## To be done
Could you copy the material below word for word, from its beginning through the line containing "Time indicated: h=11 m=42 s=29", with the pictures left out?

»»

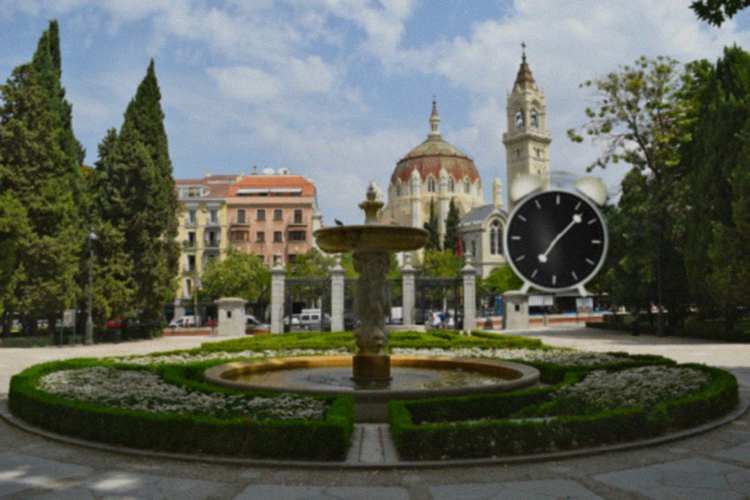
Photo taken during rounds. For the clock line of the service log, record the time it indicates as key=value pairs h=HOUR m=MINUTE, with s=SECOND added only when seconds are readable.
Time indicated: h=7 m=7
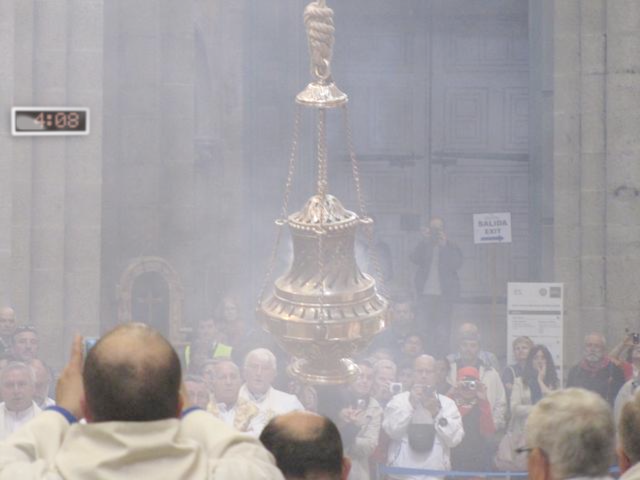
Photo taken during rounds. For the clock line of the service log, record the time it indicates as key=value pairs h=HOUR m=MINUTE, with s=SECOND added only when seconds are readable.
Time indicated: h=4 m=8
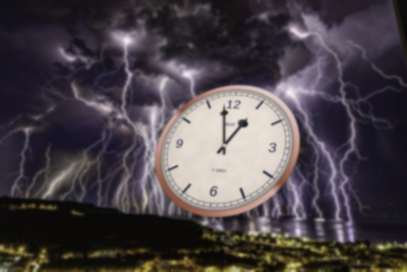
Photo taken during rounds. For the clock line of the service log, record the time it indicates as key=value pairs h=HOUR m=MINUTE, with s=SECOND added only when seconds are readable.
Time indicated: h=12 m=58
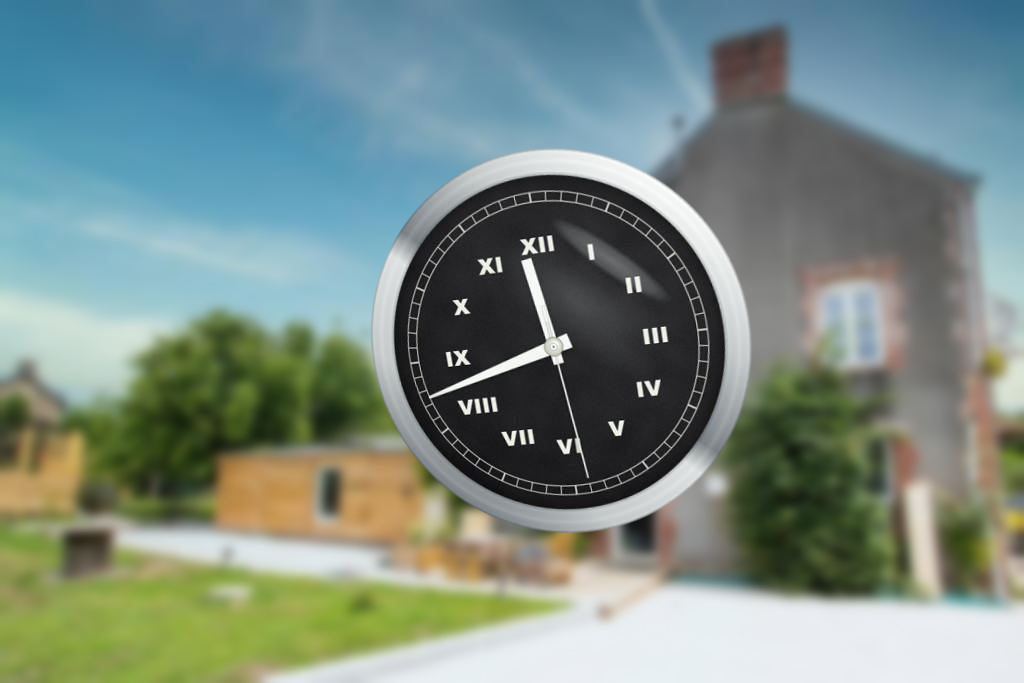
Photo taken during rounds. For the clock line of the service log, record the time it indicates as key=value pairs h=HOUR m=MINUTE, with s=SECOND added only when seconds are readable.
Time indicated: h=11 m=42 s=29
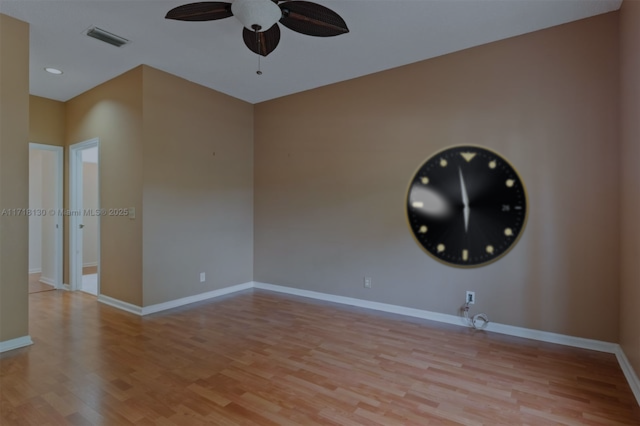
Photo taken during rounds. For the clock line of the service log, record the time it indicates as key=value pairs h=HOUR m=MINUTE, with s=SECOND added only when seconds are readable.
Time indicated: h=5 m=58
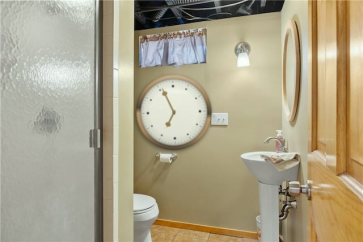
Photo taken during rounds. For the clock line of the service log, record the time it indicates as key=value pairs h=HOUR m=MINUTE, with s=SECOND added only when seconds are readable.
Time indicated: h=6 m=56
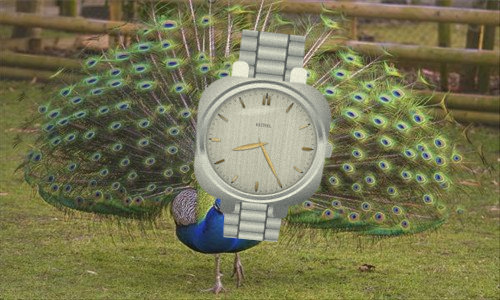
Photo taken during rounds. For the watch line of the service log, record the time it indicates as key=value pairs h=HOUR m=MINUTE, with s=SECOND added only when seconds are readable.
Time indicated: h=8 m=25
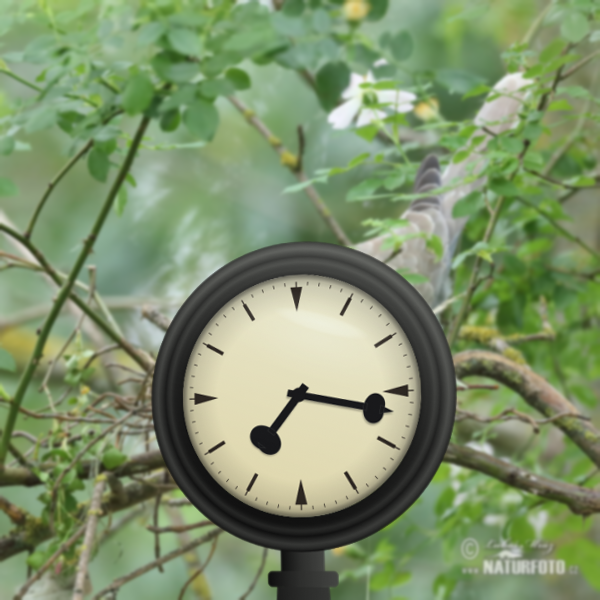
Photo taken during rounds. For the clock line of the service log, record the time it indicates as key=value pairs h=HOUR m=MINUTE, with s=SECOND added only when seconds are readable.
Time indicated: h=7 m=17
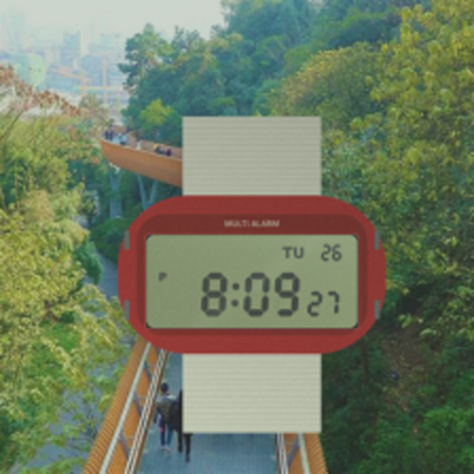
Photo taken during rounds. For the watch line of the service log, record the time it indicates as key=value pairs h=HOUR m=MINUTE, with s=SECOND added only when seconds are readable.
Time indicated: h=8 m=9 s=27
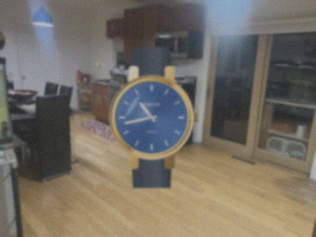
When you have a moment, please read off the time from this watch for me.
10:43
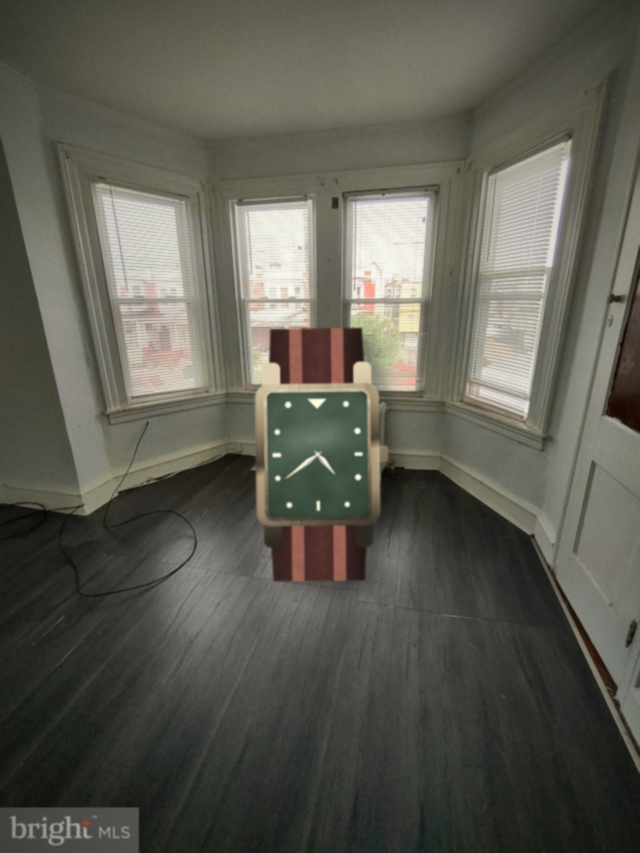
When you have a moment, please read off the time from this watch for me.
4:39
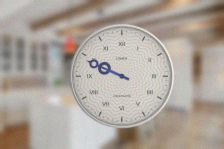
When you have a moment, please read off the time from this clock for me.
9:49
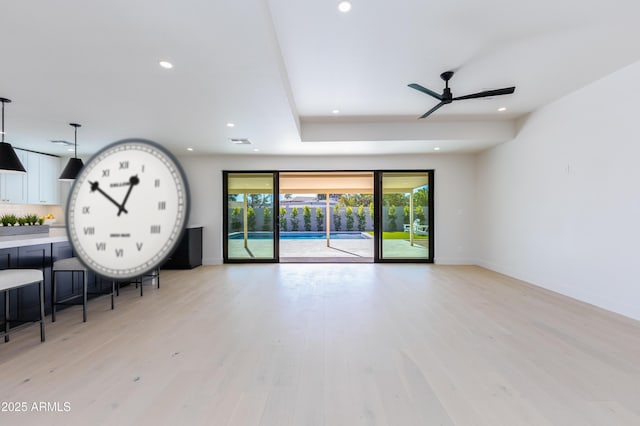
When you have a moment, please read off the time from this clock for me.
12:51
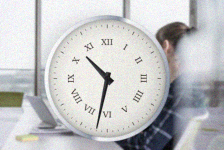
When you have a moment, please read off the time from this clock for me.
10:32
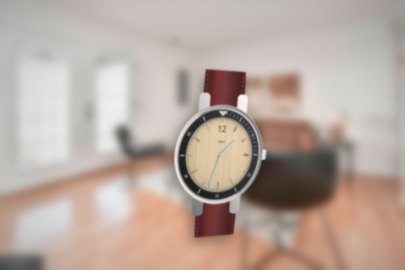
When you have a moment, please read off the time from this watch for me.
1:33
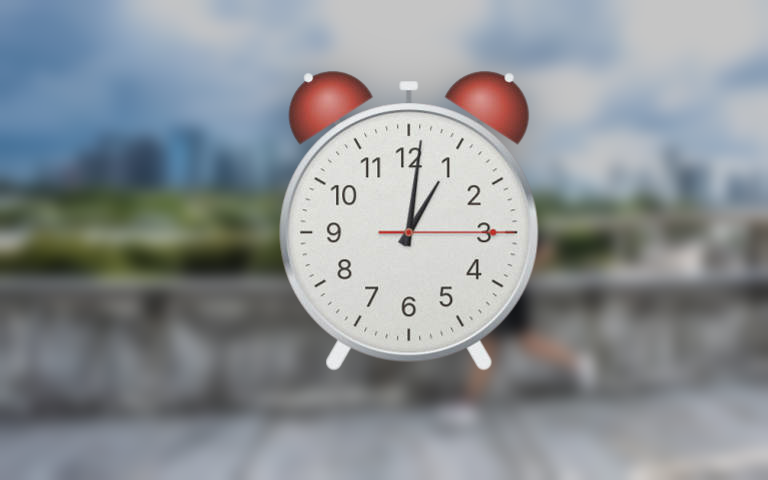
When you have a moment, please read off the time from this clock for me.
1:01:15
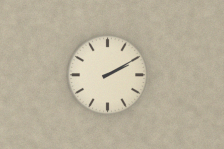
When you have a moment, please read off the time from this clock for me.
2:10
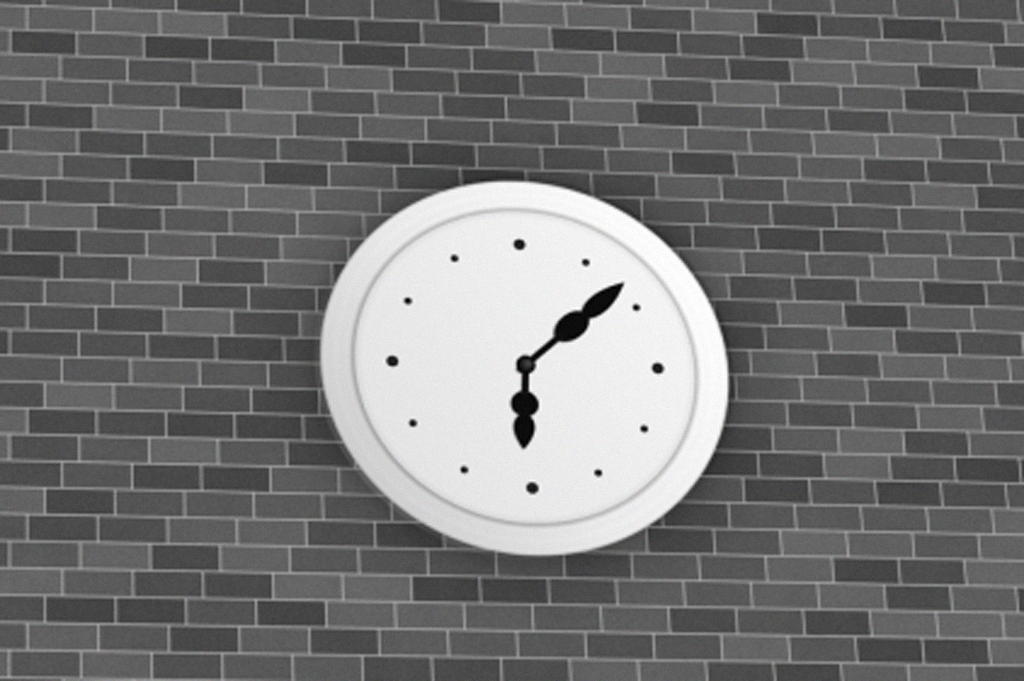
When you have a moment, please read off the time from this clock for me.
6:08
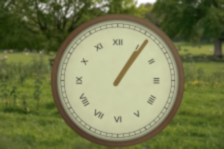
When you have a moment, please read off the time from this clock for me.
1:06
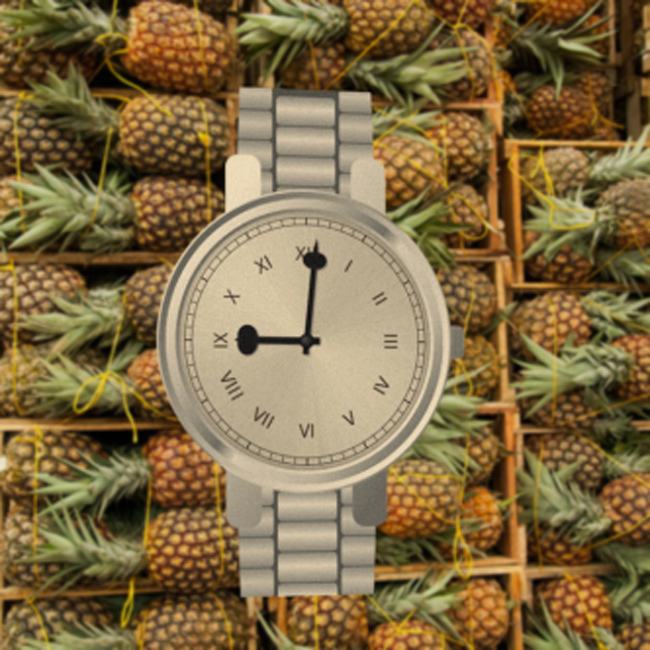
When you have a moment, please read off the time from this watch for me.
9:01
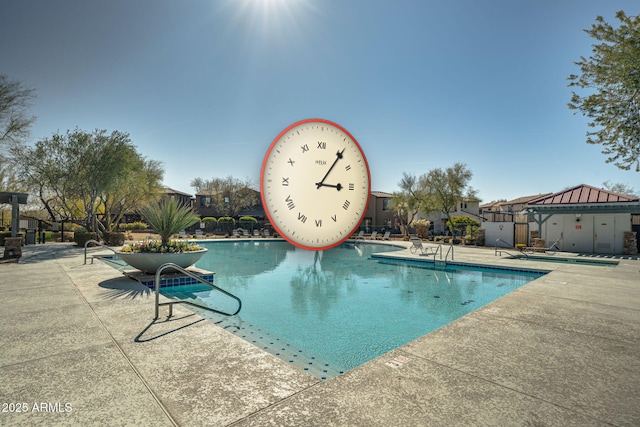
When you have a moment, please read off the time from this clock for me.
3:06
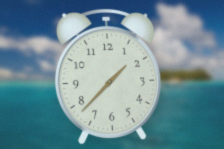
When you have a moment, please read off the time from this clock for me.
1:38
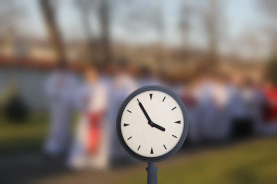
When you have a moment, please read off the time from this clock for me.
3:55
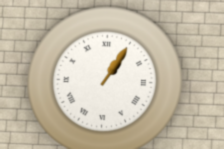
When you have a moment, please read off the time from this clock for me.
1:05
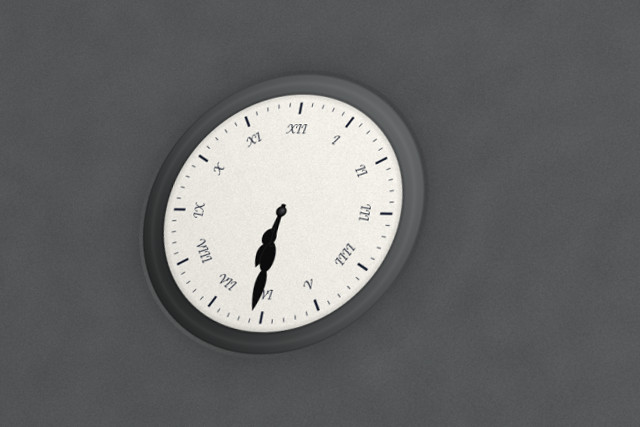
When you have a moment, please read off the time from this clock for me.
6:31
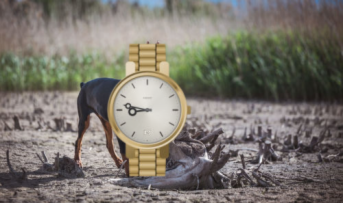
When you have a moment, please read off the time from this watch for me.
8:47
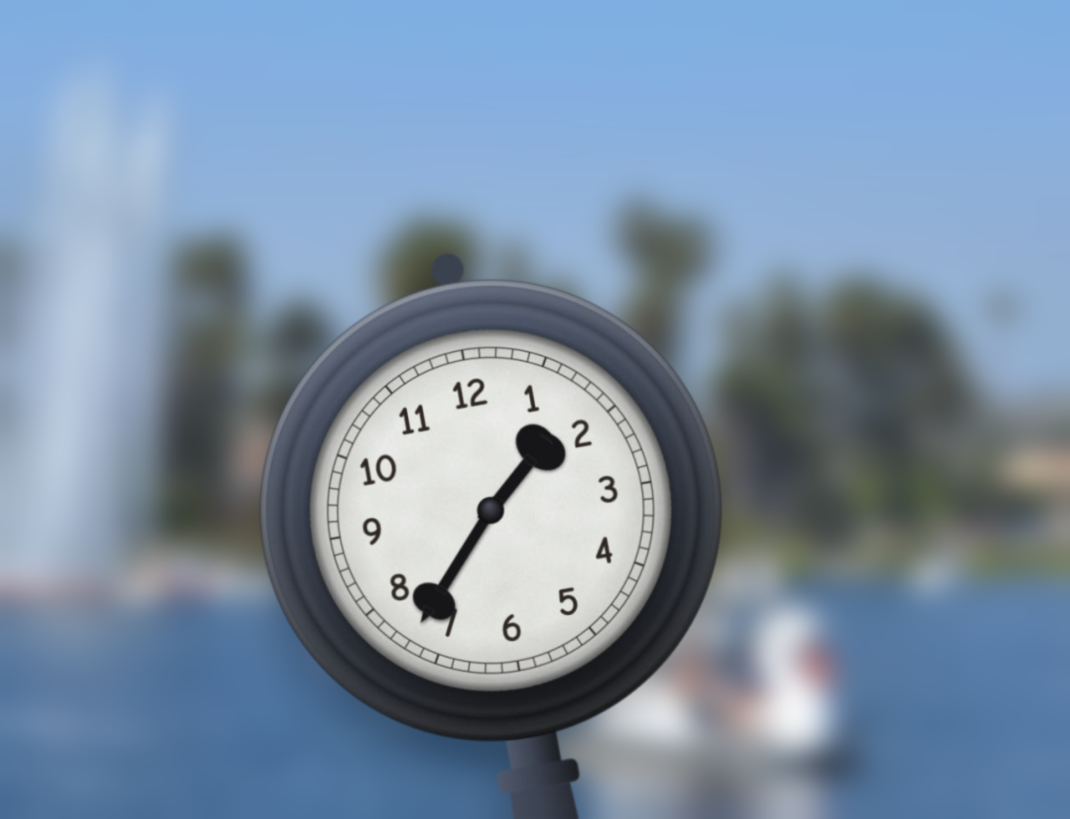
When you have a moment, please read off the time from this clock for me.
1:37
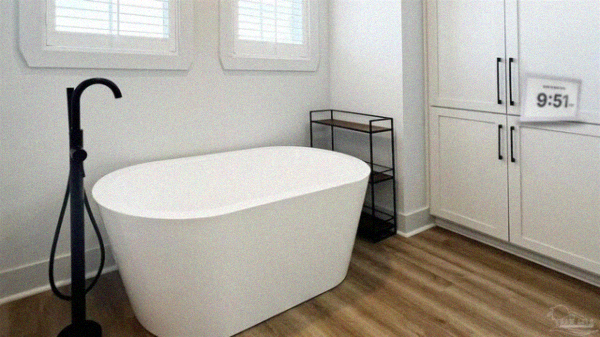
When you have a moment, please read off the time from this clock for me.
9:51
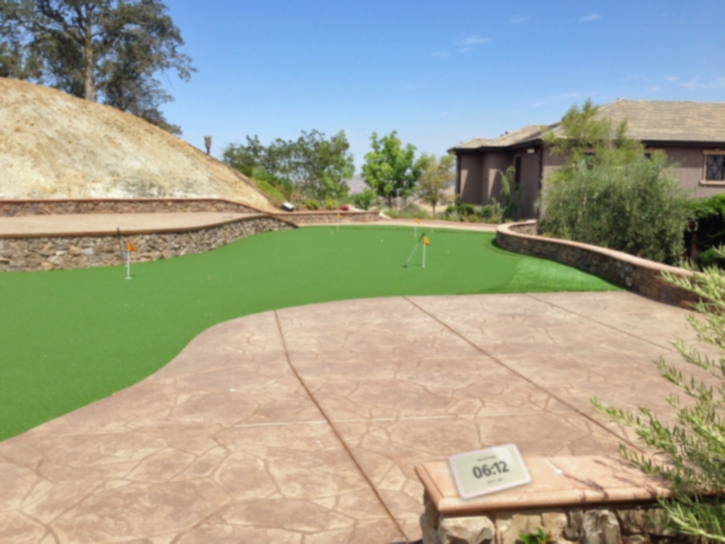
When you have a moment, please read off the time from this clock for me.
6:12
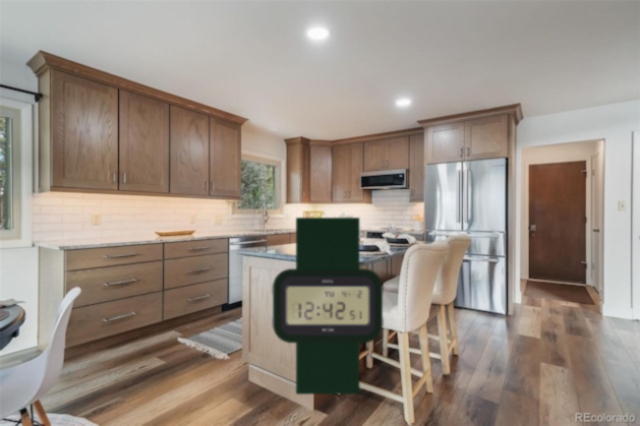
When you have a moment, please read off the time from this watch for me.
12:42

««

## Complete answer
Photo taken during rounds. For the clock line of the service log, record the time it indicates as key=value pairs h=HOUR m=MINUTE, with s=SECOND added only when seconds are readable.
Time indicated: h=7 m=7
Photo taken during rounds. For the clock line of the service log, record the time it indicates as key=value pairs h=HOUR m=MINUTE, with s=SECOND added only when seconds are readable.
Time indicated: h=4 m=8
Photo taken during rounds. For the clock line of the service log, record the time it indicates as key=value pairs h=HOUR m=MINUTE, with s=SECOND added only when seconds are readable.
Time indicated: h=12 m=58
Photo taken during rounds. For the clock line of the service log, record the time it indicates as key=value pairs h=HOUR m=MINUTE, with s=SECOND added only when seconds are readable.
Time indicated: h=11 m=42 s=29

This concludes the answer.